Does the definite description operator generate all general recursive functions?

Question

Suppose, instead of adding the $\mu$ operator to the primitive recursive functions, we add the definite description operator. For a given relation $R$, the definite description operator returns the unique natural number that satisfies $R(y)$. Let us say that it returns $0$, when there is zero or more than one object satisfying the predicate. Do we still get all general recursive functions?

Answer 1

In order to see that we still get all the (partial) recursive functions it is enough to show that we can write the minimization operator $\mu$ using the definite description operator, call it $\delta$ for simplicity. I am assuming $\delta(R)=x+1$ if $R(x)$ holds, and $0$ otherwise (not exactly what is written in the OP, but I guess this is what is meant).

Just so that we agree on the notation, we write $\mu(f)(\vec{y})=x$ if $x$ is the least s.t. $f(x,\vec{y})=0$.

For every $\vec{y}$ we can define the set $$ R_{\vec{y}}:= \{ x : f(x,\vec{y})= 0 \text{ and } (\forall i<x)(f(i,\vec{y})\neq 0)\}$$ Clearly $|R_{\vec{y}}|\le 1$. Using $\delta$ we can define

$$ h(\vec{y}) = \begin{cases} \delta(R_{\vec{y}})-1 & \text{if }\delta(R_{\vec{y}}) >0 \\ \uparrow & \text{otherwise} \end{cases} $$

We now prove that $h=\mu(f)$. Notice that if $R_{\vec{y}}\neq\emptyset$ then $\delta(R_{\vec{y}})>0$ and therefore $h(\vec{y})=\delta(R_{\vec{y}})-1 = x = \mu(f)(\vec{y})$. On the other hand, if $R_{\vec{y}}=\emptyset$ it means that there is no least $x$ that satisfies $f(x,\vec{y})=0$. In this case we have that both $\mu(f)(\vec{y})$ and $h(\vec{y})$ are undefined.

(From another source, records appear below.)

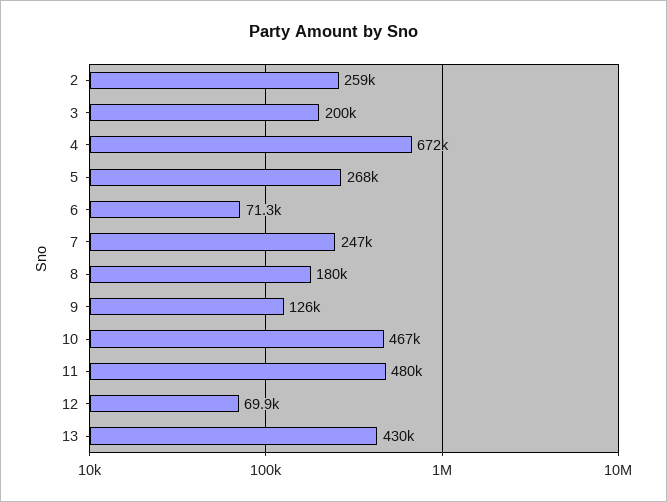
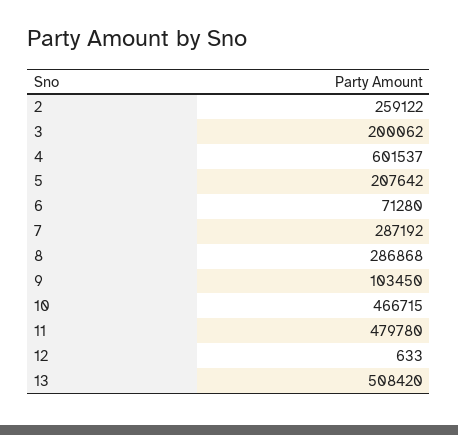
4: 672000 -> 601537
5: 268000 -> 207642
7: 247000 -> 287192
8: 180000 -> 286868
9: 126000 -> 103450
12: 69900 -> 633
13: 430000 -> 508420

So yes, you can get every (partial) recursive function using $\delta$.

Let me also point out that, since $\delta$ also gives information in case there is no $x$ that satisfies $R(x)$, we actually have more. For example, let $h(n,x)$ be s.t. $h(n,x)=0$ if $\{x\}(x)$ halts in $n$ steps, and $1$ otherwise. Let also $R_x := \{ x_s \}$ where $x_s$ is the least integer $n$ s.t. $\{x\}(x)$ halts in $n$ steps. For each $x$ we have $$ x\in \emptyset' \iff \mu(h)(x)\downarrow \iff \delta(R_x)>0 $$ But now, by hypothesis, the map $x\mapsto \delta(R_x)$ is total and computable, and since this encodes the characteristic function of $\emptyset'$ we have that the halting problem is computable.

If you relax the requirement that $\delta$ gives information also in case the relation $R$ is empty then you should get exactly the same family of computable functions.